Task to complete => Copy out the entries below word for word, leaving out the pictures.

Data records =>
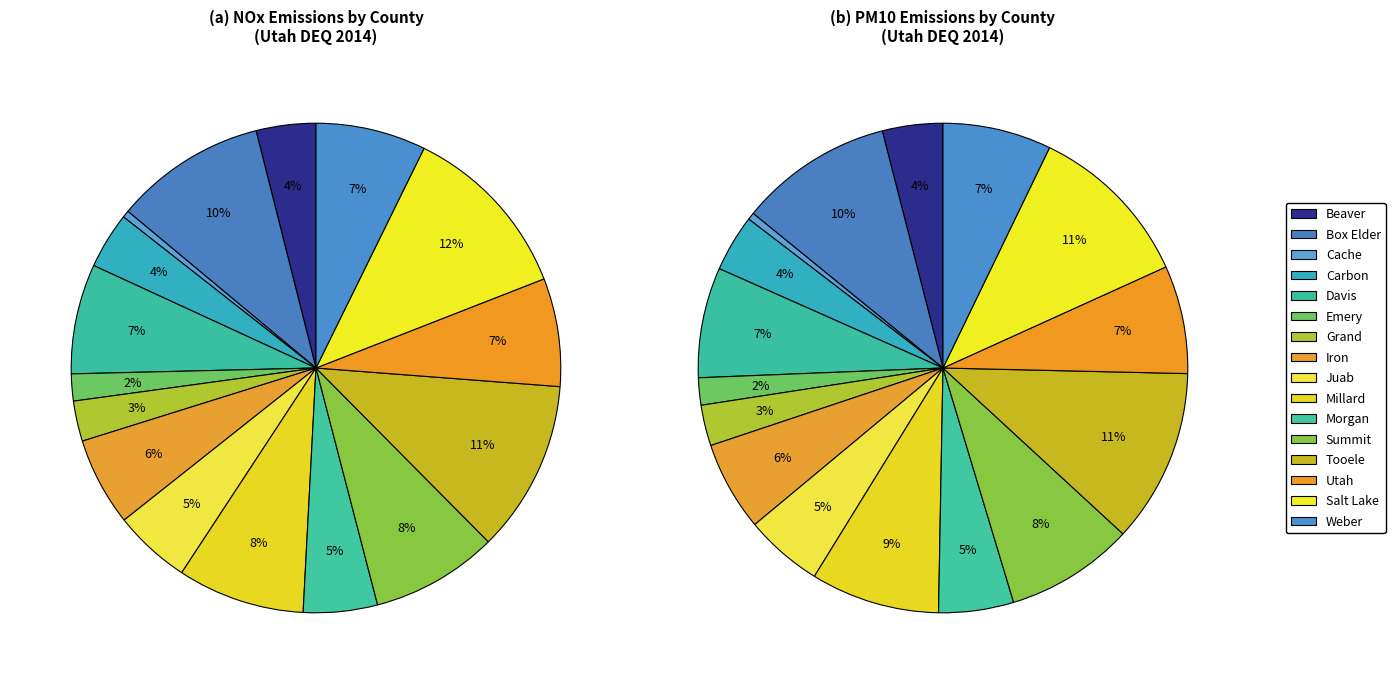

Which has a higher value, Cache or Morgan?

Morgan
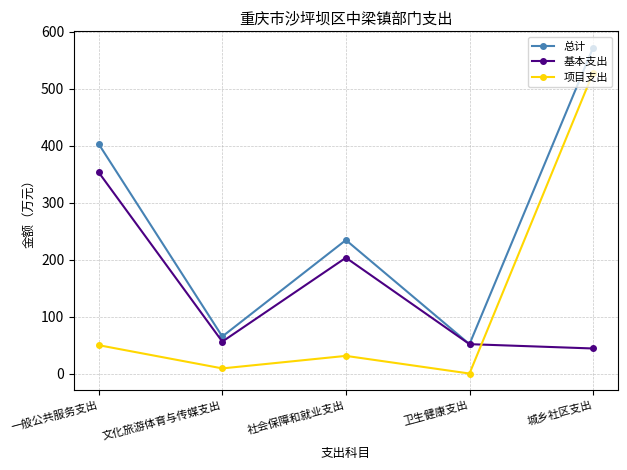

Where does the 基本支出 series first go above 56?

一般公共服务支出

Written response =>
Which has a higher value, Cache or Morgan?

Morgan

Where does the 基本支出 series first go above 56?

一般公共服务支出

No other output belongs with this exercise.